2008-12-08 12:58:51 Cycle counts for the basic arithmetic operations are not consistent
Kiran Kumar B (INDIA)
Message: 66517
Hi all,
I was trying to profile the basic arithmetic operation of DSP Blackfin BF527 under uClinux. For testing purpose I only have a single threaded application , just running the multiplication of variables of same data types ( float, long, long long, ushort, short, int, uint ). I have included the floating point library options in the Make File .
I observed that each time I run the application, the cycle count for float multiplication is just 2 cycles and also the cycle count varies for Othe data types from 18 to 34+ ( each time the application is run, gives different cycle count ).
Why is there no consistency in the cycle count ? are there any system calls called inbetween? Is there any way to run a bare metal app? ( but with linux thread scheduler ). Can anyone share with me any previous profiled results for basic arithmetic operations compiled under gcc / VDSP?
Thank you
Kiran
QuoteReplyEditDelete
2008-12-08 13:42:05 Re: Cycle counts for the basic arithmetic operations are not consistent
Robin Getz (UNITED STATES)
Message: 66518
Kiran:
It's a multi-tasking operating system - of course other things can go on. Your application can be swapped out, and not come back until something else (higher priority) is complete.
-Robin
QuoteReplyEditDelete
2008-12-08 15:36:11 Re: Cycle counts for the basic arithmetic operations are not consistent
Mike Frysinger (UNITED STATES)
Message: 66523
there is no way to run bare metal code under Linux. those two terms together simply dont make sense together.
QuoteReplyEditDelete
2008-12-09 07:38:28 Re: Cycle counts for the basic arithmetic operations are not consistent
Kiran Kumar B (INDIA)
Message: 66556
Robin: Thank you for the reply...
We have the text in the L1. The I cache is configured for 16K and D cache for 32K.
Does it mean that during the swap out of application, the cache will be flushed? Would this add up cycle count for the arithmetic operations that I am interested in ? Does a Bare metal app ( complied with VDSP ) have a greater performance in terms of speed, compared to code running under uClinux ?
Is there a method to target/profile cache hits & misses?
What percentage improvement can we get by running a bare metal app ?
Thanks
Kiran
QuoteReplyEditDelete
2008-12-09 07:45:30 Re: Cycle counts for the basic arithmetic operations are not consistent
Mike Frysinger (UNITED STATES)
Message: 66558
caches do not get flushed on context switches, but they'll certainly get polluted.
if you're using cycles, then every instruction executed gets added up ... the cycles registers does not differentiate between user/supervisor mode, nor does it know anything about processes.
Blackfin code will run exactly the same cycle count regardless when it is active. the only difference is that obviously bare metal wont have scheduling issues (unless you add scheduling of course).
there is no method atm to track cache hits/misses.

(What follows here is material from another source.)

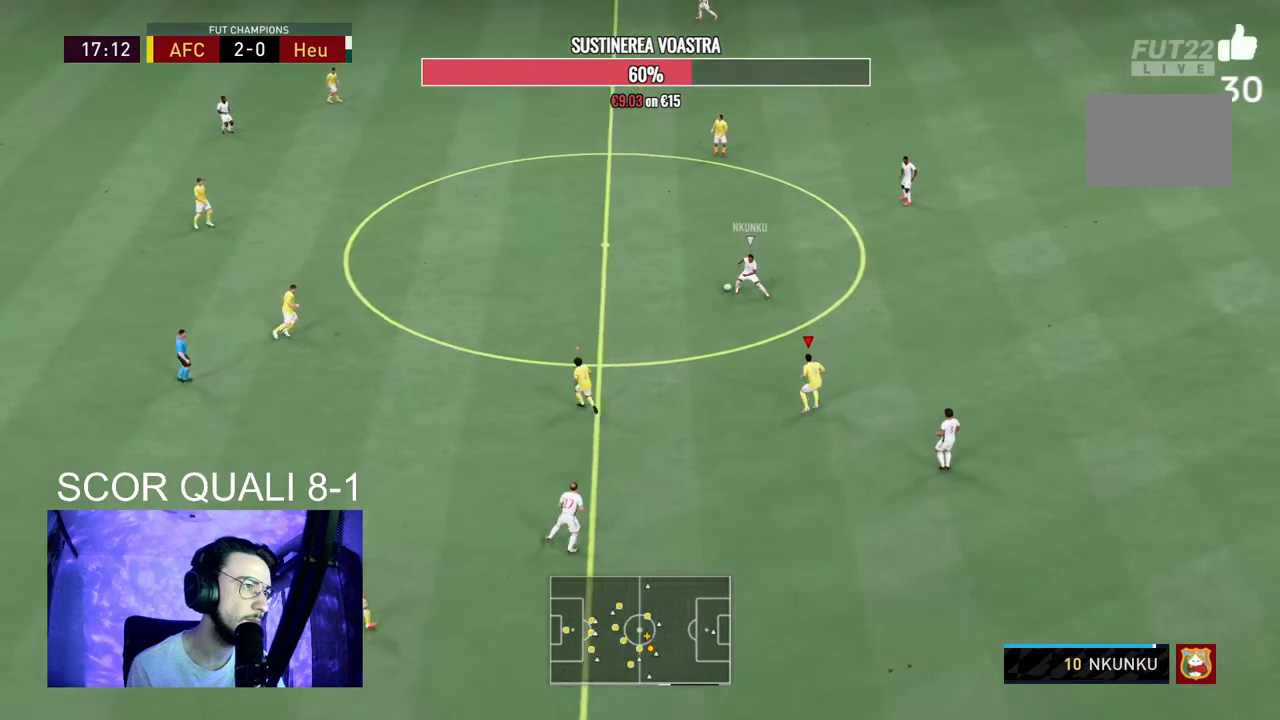
{"buttons": ["R2"], "left_stick": "up", "right_stick": "center", "events": [[133, "right_stick", "left"], [267, "right_stick", "center"], [400, "left_stick", "up"], [500, "L2", "up"]]}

we've done no benchmarks for bare-metal vs Linux userspace nor do we plan to. it just doesnt make any sense to. there's very little overlap between people who use Linux and people who use bare metal.
QuoteReplyEditDelete
2008-12-09 07:50:18 Re: Cycle counts for the basic arithmetic operations are not consistent
Robin Getz (UNITED STATES)
Message: 66561
Kiran:
The only thing I would add to Mike's comments - is that comparing Linux to bare metal is independant of the toolchain, since both VDSP and bfin-elf-gcc can compile things without an OS.
-Robin